# [Testo estratto]
=====
Le più grandi sciagure dell’umanità sono state originate da chi ha voluto semplificare la vita pianificando il mondo.

Giovannino Guareschi

lunedì 11 gennaio 2016

Le référendum est-nous



L'appuntamento politico italiano più importante dell'anno 2016 sarà il referendum costituzionale che si terrà in ottobre. Il Premier Renzi non smette di sottolinearlo in queste prime giornate di ripresa della vita politica. Tutto ruoterà attorno a quell'evento. Dall'esito della consultazione dipenderà il futuro politico di Renzi e del Governo. Almeno, è in questi termini che la questione è stata posta dai medesimi.

In effetti, a ben pensarci, tutto quanto ha fatto sinora il Governo, indipendentemente dal giudizio positivo o negativo che ciascuno di noi dà al suo operato, trova le sue fondamenta nelle riforme di quelle norme costituzionali che sono state votate, attenzione non decise, ma solamente votate, in Parlamento. 

Da tali riforme l'Italia si dovrebbe aspettare la ripresa di quel circolo virtuoso che rimetterebbe in moto la vita politica, quella civile e infine quella economica del Paese. Personalmente crediamo e speriamo che un forte contributo alla rinascita del nostro Paese possa veramente arrivare da queste riforme, attese da anni. 

Ecco allora che diventa fondamentale per il destino del Paese, in questi dieci mesi che ci dividono dall'appuntamento referendario, approfondire e comprendere le modifiche che sono state approvate dal Parlamento, cercando di essere liberi il più possibile da pregiudizi e steccati ideologici perché in gioco c'è il futuro dell’Italia.

Se venissero bocciate le riforme, significherebbe che la stagione riformista del più giovane Premier che l'Italia repubblicana abbia avuto è arrivata al capolinea. Viceversa, se confermate, il Governo avrebbe il via libera nel proseguire la sua opera riformatrice almeno sino alle politiche del 2018.

Ma il problema secondo noi sta proprio qui. E' corretto collegare la vita del Governo Renzi all'esito del referendum? Tutti noi siamo consapevoli di come l'Italia abbia bisogno di ridisegnare il suo abito costituzionale, in alcuni punti desueto e tagliato su misura per un'Italia diversa da quella di oggi.
=====
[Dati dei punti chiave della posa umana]
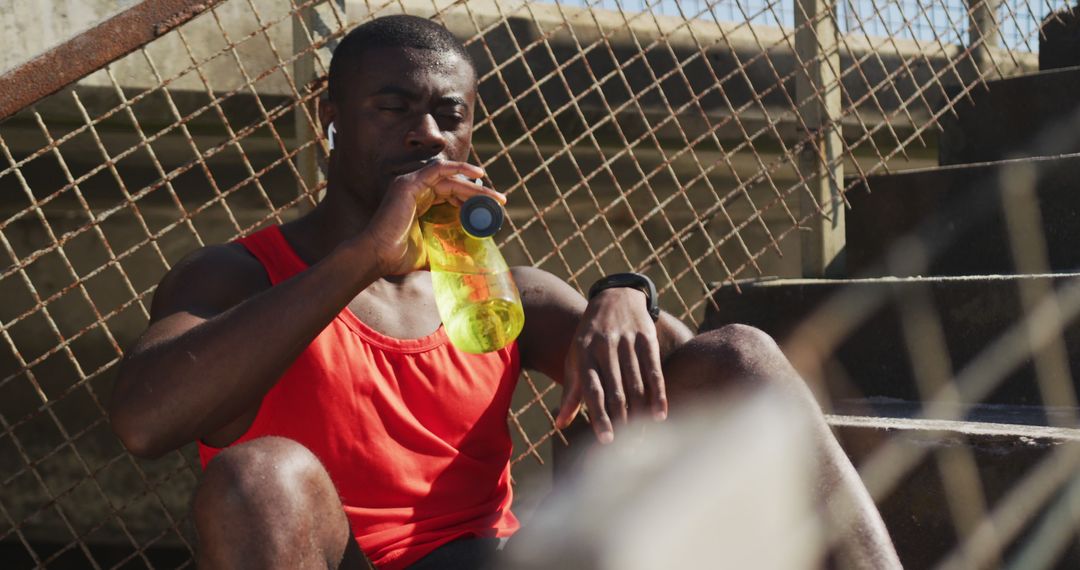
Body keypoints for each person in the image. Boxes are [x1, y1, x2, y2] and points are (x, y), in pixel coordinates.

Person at [108, 15, 900, 570]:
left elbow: (713, 381)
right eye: (392, 107)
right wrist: (359, 259)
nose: (425, 133)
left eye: (448, 114)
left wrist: (622, 290)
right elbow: (143, 423)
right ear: (331, 119)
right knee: (259, 476)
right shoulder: (237, 275)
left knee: (745, 351)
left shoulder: (497, 289)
=====
# [Compito 1]
Elenca gli ambiti della vita del Paese che, secondo l'articolo sul referendum costituzionale, le riforme rimetterebbero in moto.
# [Compito 2]
Riproduci dall'articolo sul referendum costituzionale il passo che va da "L'appuntamento politico italiano" fino a "votate, in Parlamento." compreso.

# [Soluzione 1]
- vita politica
- vita civile
- vita economica

# [Soluzione 2]
L'appuntamento politico italiano più importante dell'anno 2016 sarà il referendum costituzionale che si terrà in ottobre. Il Premier Renzi non smette di sottolinearlo in queste prime giornate di ripresa della vita politica. Tutto ruoterà attorno a quell'evento. Dall'esito della consultazione dipenderà il futuro politico di Renzi e del Governo. Almeno, è in questi termini che la questione è stata posta dai medesimi.

In effetti, a ben pensarci, tutto quanto ha fatto sinora il Governo, indipendentemente dal giudizio positivo o negativo che ciascuno di noi dà al suo operato, trova le sue fondamenta nelle riforme di quelle norme costituzionali che sono state votate, attenzione non decise, ma solamente votate, in Parlamento.